## EXCERPTED TEXT
-*-

So this isn't just the nearby countries we're talking about, but the capacity for incitement of hatred and violence and the ready availability of extremely destructive weapons of many kinds. So it's really everybody everywhere now. I think it's absolutely fair to say nobody is really safe.

Now, let me say a further word, which you got from Katchadourian in this film, about the Turks. Even the very good academic analyses say that the genocide was 1915-1917. It wasn't. He's talking about 1894. There were massive killings. And that's the pattern: small killings, medium killings, big killings, goddamn killings.

That's the pattern over a period of decades.

President Clinton once said to me that there was no way that he could have known more than a few weeks beforehand about Rwanda. It happened, by chance, that I had a research unit near the Burundi border in 1972. So I had to say to him, "Honestly, Mr. President you're speaking about 1993. I saw it firsthand in 1972. That was Burundi, not Rwanda, but it was the same Hutu-Tutsi kind of problem."

That's over and over again. I mean leaders like Clinton genuinely believe that you can't know. Many of them believe that. But you can know, and you do know. And you don't need to have a lot of spies and you don't need to have satellites. The warnings are quite gross—increasing hate speech, increasing killings from small to medium and on up, and so on.

So it doesn't tell you, and I think we will never know, although there has been some very interesting academic work, that a genocide would occur at 11 o'clock on Thursday in such-and-such a year. That's not the issue. You will know we're sliding down a slippery slope towards something really terrible, and it is very important to do whatever we can to stop that sliding into the slope of catastrophe.

-*-

## SUPPLIED DATA
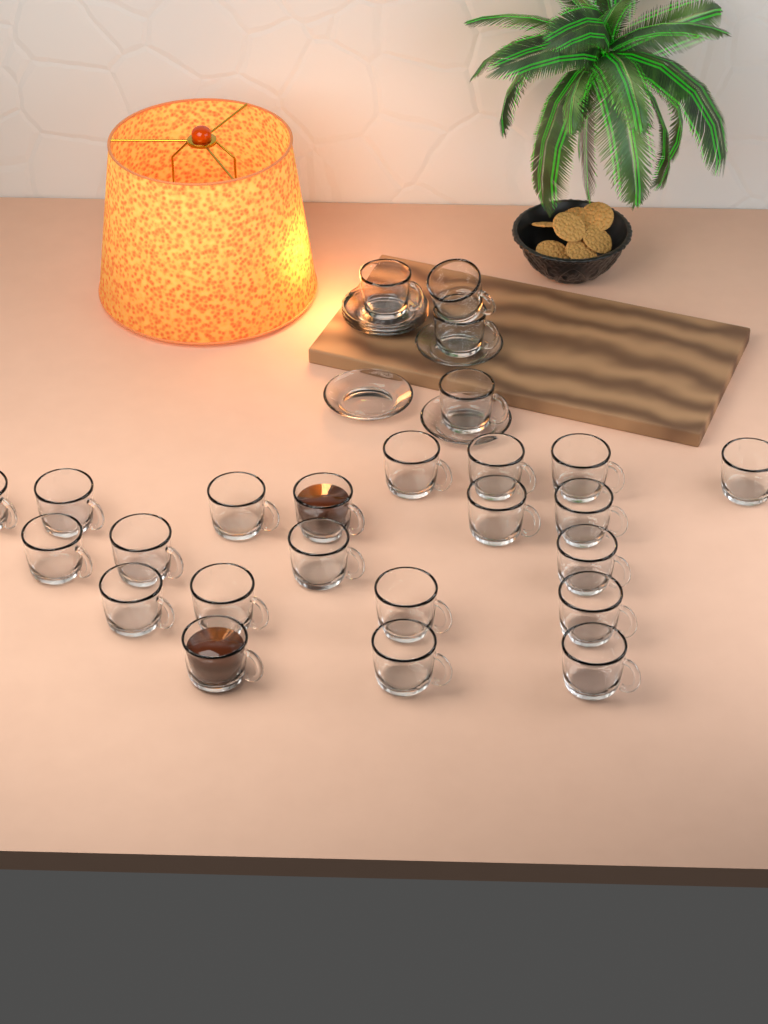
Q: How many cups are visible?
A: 25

-*-

## WRITTEN REQUEST
Transcribe the passage of the remarks on genocide warning signs between "That's over and" and "slope of catastrophe.", inclusive.

## OUTPUT OF THE TASK
That's over and over again. I mean leaders like Clinton genuinely believe that you can't know. Many of them believe that. But you can know, and you do know. And you don't need to have a lot of spies and you don't need to have satellites. The warnings are quite gross—increasing hate speech, increasing killings from small to medium and on up, and so on.

So it doesn't tell you, and I think we will never know, although there has been some very interesting academic work, that a genocide would occur at 11 o'clock on Thursday in such-and-such a year. That's not the issue. You will know we're sliding down a slippery slope towards something really terrible, and it is very important to do whatever we can to stop that sliding into the slope of catastrophe.